Question

If you have 1/x then the antiderevative is ln(x). Does this mean if you have 1/(1+x^2) you could do either arctan(x) or ln(1+x^2)?

Answer 1

nope you cant........

Answer 2

it does not make sense to me because they look almost the same

Answer 3

arctan x is correct the ln is not

Answer 4

you can extend the standard integrals if you replace x by a linear function of x but but not with a quadratic function

eg for antiderivative of 1 / 2x + 1 the answer is (1/2) ln 2x + 1

Answer 5

the derivative of ln(1+x^2) = 1/(1+x^2) * 2x (as you need the chain rule)

Answer 6

ahhhh ok so if i did a substitution to make 1+x^2 = u, then i could make it ln(u)?

Answer 7

The derivative of \(\ln [f(x)]=\frac{f'(x)}{f(x)}\).
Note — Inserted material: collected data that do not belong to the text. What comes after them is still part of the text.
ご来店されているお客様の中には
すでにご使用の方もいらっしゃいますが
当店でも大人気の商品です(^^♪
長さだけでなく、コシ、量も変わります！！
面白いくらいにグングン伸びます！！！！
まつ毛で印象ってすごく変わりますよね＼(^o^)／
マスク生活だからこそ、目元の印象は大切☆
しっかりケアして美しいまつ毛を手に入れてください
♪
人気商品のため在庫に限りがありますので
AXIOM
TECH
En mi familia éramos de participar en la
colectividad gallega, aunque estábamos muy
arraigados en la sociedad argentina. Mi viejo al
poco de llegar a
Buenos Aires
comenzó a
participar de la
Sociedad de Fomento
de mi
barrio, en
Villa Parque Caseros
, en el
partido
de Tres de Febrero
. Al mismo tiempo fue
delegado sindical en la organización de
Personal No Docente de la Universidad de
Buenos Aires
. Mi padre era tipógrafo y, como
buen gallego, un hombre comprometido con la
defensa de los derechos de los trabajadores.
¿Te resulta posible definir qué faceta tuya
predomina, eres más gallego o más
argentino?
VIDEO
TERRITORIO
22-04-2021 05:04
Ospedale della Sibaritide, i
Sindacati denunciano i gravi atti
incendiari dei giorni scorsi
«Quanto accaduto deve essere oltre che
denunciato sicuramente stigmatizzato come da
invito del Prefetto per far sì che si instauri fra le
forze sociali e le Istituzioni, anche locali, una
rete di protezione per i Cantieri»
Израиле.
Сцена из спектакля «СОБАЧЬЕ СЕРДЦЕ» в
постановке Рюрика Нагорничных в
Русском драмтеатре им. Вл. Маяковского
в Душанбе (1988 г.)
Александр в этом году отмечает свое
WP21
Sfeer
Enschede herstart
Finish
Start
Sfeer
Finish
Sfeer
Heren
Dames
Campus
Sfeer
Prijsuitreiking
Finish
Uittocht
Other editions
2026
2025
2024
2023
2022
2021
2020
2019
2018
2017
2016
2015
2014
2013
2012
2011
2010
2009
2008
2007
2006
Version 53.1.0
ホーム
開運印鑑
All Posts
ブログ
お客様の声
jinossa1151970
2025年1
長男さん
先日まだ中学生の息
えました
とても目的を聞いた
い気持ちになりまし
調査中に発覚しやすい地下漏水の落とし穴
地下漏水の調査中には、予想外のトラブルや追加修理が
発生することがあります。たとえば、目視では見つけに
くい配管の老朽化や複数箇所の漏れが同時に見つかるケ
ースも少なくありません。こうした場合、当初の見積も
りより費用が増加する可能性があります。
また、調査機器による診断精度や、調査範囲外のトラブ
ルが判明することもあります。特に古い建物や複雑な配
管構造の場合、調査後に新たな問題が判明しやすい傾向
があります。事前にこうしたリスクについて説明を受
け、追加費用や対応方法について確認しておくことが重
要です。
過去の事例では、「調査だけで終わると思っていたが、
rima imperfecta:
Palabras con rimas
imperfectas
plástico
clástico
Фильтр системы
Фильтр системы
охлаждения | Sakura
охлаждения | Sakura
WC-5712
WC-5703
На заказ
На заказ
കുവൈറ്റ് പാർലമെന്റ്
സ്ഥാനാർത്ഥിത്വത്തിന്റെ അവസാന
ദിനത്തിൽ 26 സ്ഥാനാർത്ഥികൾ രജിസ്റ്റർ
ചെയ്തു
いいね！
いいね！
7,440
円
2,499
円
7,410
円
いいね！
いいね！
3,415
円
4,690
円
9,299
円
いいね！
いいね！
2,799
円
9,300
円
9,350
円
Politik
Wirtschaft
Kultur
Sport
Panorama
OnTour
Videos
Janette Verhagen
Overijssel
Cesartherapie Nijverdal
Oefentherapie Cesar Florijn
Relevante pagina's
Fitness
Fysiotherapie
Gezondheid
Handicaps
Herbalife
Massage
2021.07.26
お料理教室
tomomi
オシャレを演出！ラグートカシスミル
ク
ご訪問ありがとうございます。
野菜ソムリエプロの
In the first case we have 1 over x, and 1 is the derivative of x, so its anti-derivative is ln(x). This is not the case with \(\frac{1}{1+x^2}\). That would be true if you have \(\frac{2x}{1+x^2}\).

Answer 8

Not quite, as if you let 1+x^2 = u then du= 2x dx. So you would have that pesky 2x hanging around. The integral of 1/(1+x^2) is arctan(x) + c, to prove it you would use trig sub.

Answer 9

I meant that the anti-derivative of 2x/(1+x^2) is ln(1+x^2).

Answer 10

ok ty that makes a little more sense. i have all the trig sub antiderevive rules in my notes so ill go look at them again. ty for you help i have always wondered about this

Answer 11

+c AnwarA! +c for the indefinite integral ;)

Answer 12

Yeah :D